I think its inter edition though.

Like how ever edition rewards death as best debuff and focus fire.
. WotC doesn't make that material generally. Paizos stopped doing it.

Must be a reason right? What do you think is the obvious answer?
 


Also, put me down as another who starts planning the end of their campaign when the characters hit 9th, usually petering out by 12th max.

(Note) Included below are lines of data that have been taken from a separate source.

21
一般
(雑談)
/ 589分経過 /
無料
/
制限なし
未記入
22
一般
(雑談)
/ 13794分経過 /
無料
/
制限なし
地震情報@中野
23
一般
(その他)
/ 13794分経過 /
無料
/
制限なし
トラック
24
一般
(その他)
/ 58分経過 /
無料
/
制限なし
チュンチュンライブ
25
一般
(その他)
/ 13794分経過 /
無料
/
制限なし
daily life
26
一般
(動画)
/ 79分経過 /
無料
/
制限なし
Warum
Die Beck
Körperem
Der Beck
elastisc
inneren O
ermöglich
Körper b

The only time I've ever played 5e above Level 11 was here on ENWorld, when we ran a Level 20 playtest to see if we could beat the Vecna statblock as-written. (IIRC, we lost, tried again, and stomped on him, having figured out what we did wrong). I was surprised that I didn't hate it, but it wasn't enough to make me want to play higher IRL.
 

The adventures might say that but theyre also really easy.

Depends on the group.

I haven't run the Candlekeep one.

But I did run Turn of the Fortune's Wheel (through 17th, but, yes, not exactly) and found the encounters way to easy so I had to beef them up quite a bit. That said the adventure was decent and increasing the difficulty while keeping the spirit if the adventure, worked out well.
 

Depends on the group.

I haven't run the Candlekeep one.

But I did run Turn of the Fortune's Wheel (through 17th, but, yes, not exactly) and found the encounters way to easy so I had to beef them up quite a bit. That said the adventure was decent and increasing the difficulty while keeping the spirit if the adventure, worked out well.

The adventures are often run yeah. I just tend to delete a level or 3 off the suggested range.